James Ronald DAVIS, Appellant, v. 7-ELEVEN FOOD STORES, INC., and Goldie V. Daugherty, Appellees.
    No. T-9.
    District Court of Appeal of Florida, First District.
    March 26, 1974.
    
      Alfred A. Green, Jr., Green & Strasser, Daytona Beach, for appellant.
    Robert W. Elton, Sands, Smalbein, Eu-bank, Johnson, Rosier & Bussey, Daytona Beach, for appellees.
   BOYER, Judge.

This is an appeal from a summary judgment in favor of defendants in an action for malicious prosecution. A store owned by defendant 7-Eleven Food Stores, Inc. was robbed while defendant Daugherty was the clerk in charge. The thief threatened Mrs. Daugherty with a pistol and thereafter made off with a sum of money from the store’s cash register. Mrs. Daugherty did not then know the robber. Thereafter, the plaintiff James Ronald Davis visited the store in the company of an individual known to Daugherty, whereupon she notified her supervisor and a deputy sheriff. A photograph of the individual who had accompanied Mrs. Daugherty’s acquaintance to the store was obtained by the deputy and exhibited, together with two other photographs, to her. She identified the appellant (plaintiff below) as the robber and thereafter “swore out a warrant” before a justice of the peace. A preliminary hearing was held before the justice of the peace and the accused was bound over to the circuit court. Mrs. Daugherty received no notice of the trial date and did not appear, whereupon appellant (defendant in the criminal proceeding) was discharged. This suit followed. The trial judge granted a motion for summary judgment in favor of both defendants, from which this appeal emanated.

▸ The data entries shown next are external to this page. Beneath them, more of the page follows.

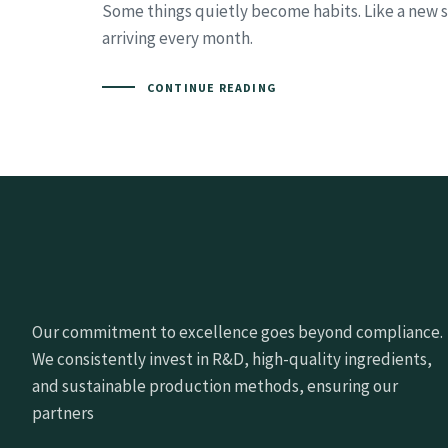
Some things quietly become habits. Like a new se
arriving every month.
CONTINUE READING
Our commitment to excellence goes beyond compliance.
We consistently invest in R&D, high-quality ingredients,
and sustainable production methods, ensuring our
partners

Although the appellant has raised numerous points, the primary thrust of his argument is that the record before the trial judge demonstrated a genuine issue as to the presence of probable cause for the commencement of the criminal proceeding by Daugherty, while an employee of 7-Eleven Food Stores, Inc.

Appellant has cited many cases in his briefs which hold that a summary judgment may not be used as a substitute for trial nor to resolve conflicting issues of fact and that in considering a motion for summary judgment all doubts regarding the existence of issues are resolved against the movant and all favorable issues reasonably justified from the record are liberally construed in favor of he who is opposing the motion for summary judgment, and further that the burden of demonstrating the lack of an issue of material fact is upon the movant. With these cases and principles of law we agree.

However, we cannot agree that there was any genuine issue as to the presence of probable cause for the commencement of the criminal proceeding. On the contrary, the record before the trial judge, and before us, clearly reflects the existence of probable cause. That probable cause was not negated by the ultimate discharge of the defendant. (Gallucci v. Milavic, Sup.Ct.Fla.1958, 100 So.2d 375; Thompson v. Taylor, Fla.App. (1st) 1966, 183 So.2d 16.) As this court said in Thompson v. Taylor, supra, citing Goldstein v. Sabella, Sup.Ct.Fla.1956, 88 So.2d 910, 58 A.L.R.2d 1418:

“ ‘Probable cause is defined as “A reasonable ground of suspicion, supported by circumstances sufficiently strong in themselves to warrant a cautious man in the belief that the person accused is guilty of the offense with which he is charged.” Dunnavant v. State, Fla., 46 So.2d 871, 874. This, as well as other acceptable definitions of the term, indicates that one need not be certain of the outcome of a criminal or civil proceeding to have probable cause for instituting such an action.’ ” (183 So.2d at page 19)

The trial judge obviously relied on the Thompson case in the entering of the summary judgment and in so doing we do not find that he erred.

There is no evidence in the record that Daugherty acted out of spite, grudge, fraud, malice, ill will, perjury, nor for any improper purpose, nor by improper means, nor in any manner contrary to that which would reasonably be expected from any ordinary and reasonable person under the circumstances. Indeed, the record reveals that Daugherty did not even know appellant until after he went into the store in the company of an individual known to Daugherty. Therefore the exception noted in the Thompson case and the case of Sultan Turkish Bath, Inc. v. Board of Police Com’rs., 169 Cal.App.2d 188, 337 P.2d 203, cited by appellant, are inapplicable.

Should all of the other points raised and argued in the briefs be resolved favorably to the appellant, the summary judgment appealed from would nevertheless have been proper for the reasons hereinabove recited.

Affirmed.

SPECTOR, Acting C. J., and JOHNSON, J., concur.